**AIM OF THE TASK**
Answer from the thread on passing a function to lists:map:
(a) According to Bengt Kleberg, what do you not need to do to a function before using it in a fun func/arity expression?
(b) What does Jeroen Koops say "goes to show"?
(c) What is the "fun Fun/1" construct essentially syntactical sugar for?
-- begin PASSAGE SHOWN --
[erlang-questions] passing a function to lists:map

[Raimo Niskanen]

On Mon, Mar 22, 2010 at 01:01:04PM +0100, Jeroen Koops wrote:
> Really now? That goes to show, teaching =:= learning !
> 
> On Mon, Mar 22, 2010 at 12:57 PM, Bengt Kleberg
> <bengt.kleberg@REDACTED>wrote:
> 
> > Greetings,
> >
> > You do not need to export the function to be able to use it in a
> > fun func/arity
> > expression.

The export is not needed since the "fun Fun/1"
construct is essentially syntactical sugar for
"fun (Arg) -> Fun(Arg) end" like this:

    atomize(List) -> lists:map(fun(Arg) -> ta(Arg) end, List).
-- end PASSAGE SHOWN --
-- begin EXTRACTED RECORDS --
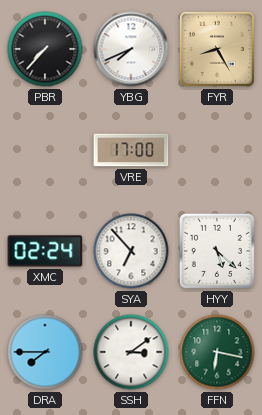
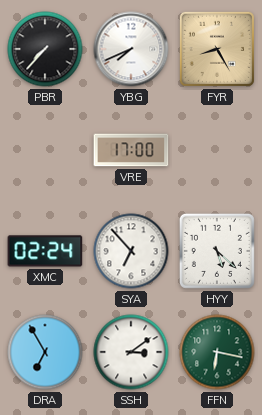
DRA: 7:45 -> 6:55
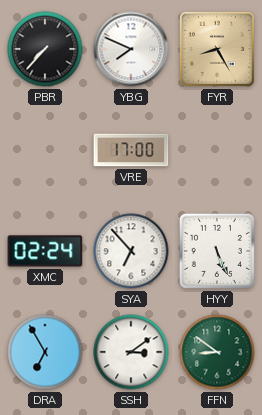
YBG: 7:41 -> 7:49
HYY: 5:22 -> 5:26
FFN: 6:17 -> 8:51
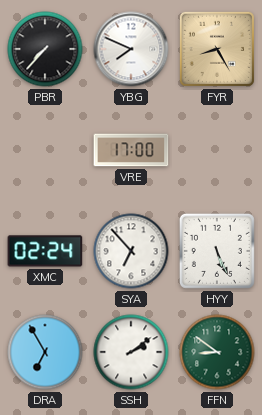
SSH: 3:09 -> 2:09
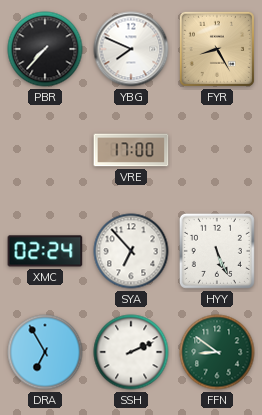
SSH: 2:09 -> 2:11
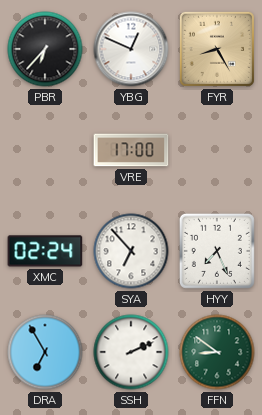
PBR: 7:37 -> 6:37
YBG: 7:49 -> 12:49
HYY: 5:26 -> 7:26
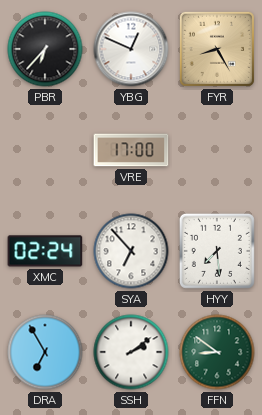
HYY: 7:26 -> 7:29
SSH: 2:11 -> 2:09
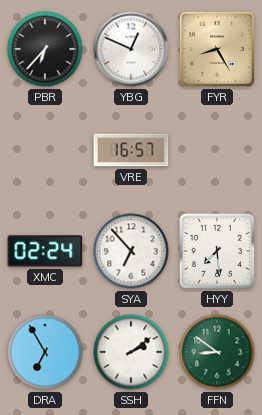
VRE: 17:00 -> 16:57
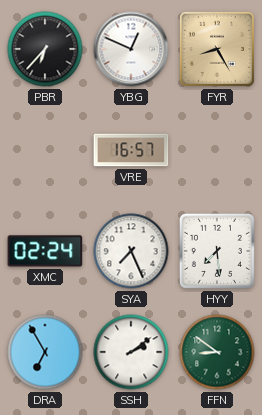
SYA: 6:53 -> 7:26
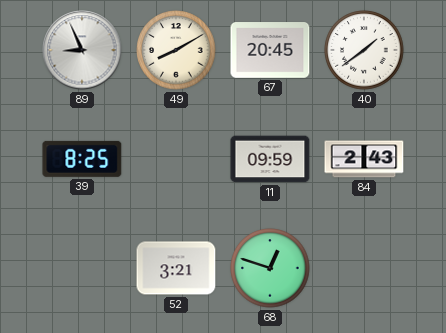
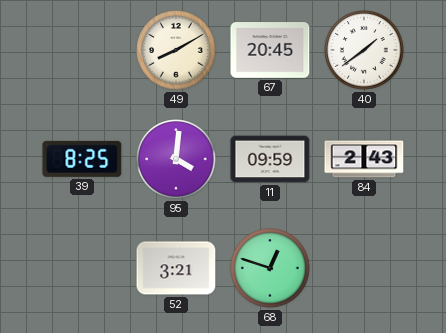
89: 8:56 -> none
95: none -> 4:01
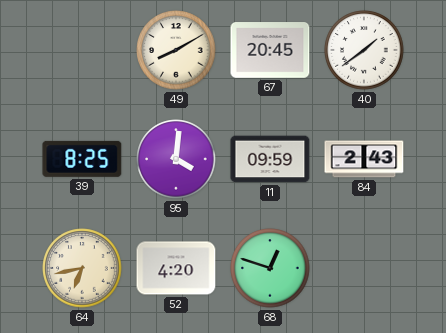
64: none -> 6:43
52: 3:21 -> 4:20
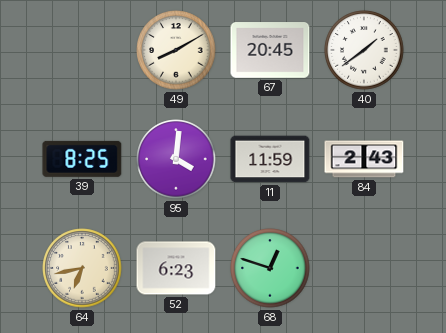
11: 09:59 -> 11:59
52: 4:20 -> 6:23
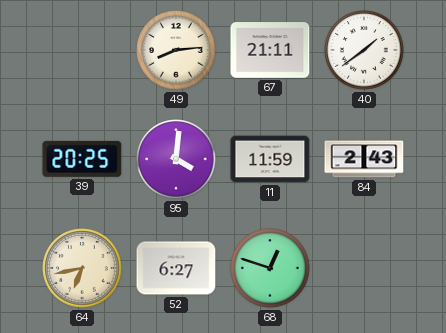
49: 8:10 -> 8:14
67: 20:45 -> 21:11
39: 8:25 -> 20:25
52: 6:23 -> 6:27
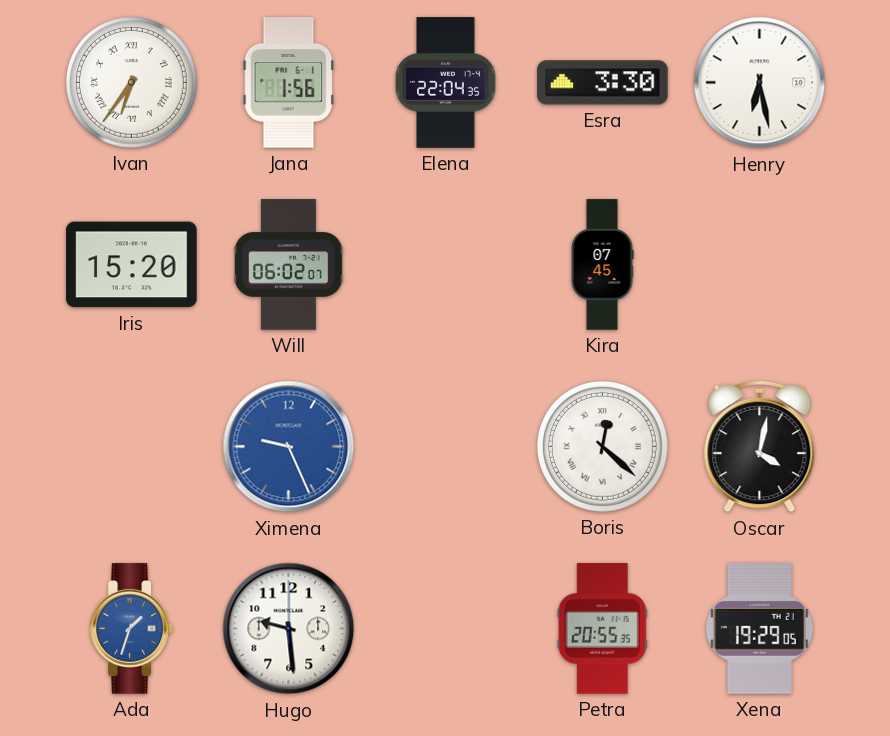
-- end EXTRACTED RECORDS --
**RESPONSE TO THE EXERCISE**
(a) Export it.
(b) That teaching =:= learning.
(c) "fun (Arg) -> Fun(Arg) end"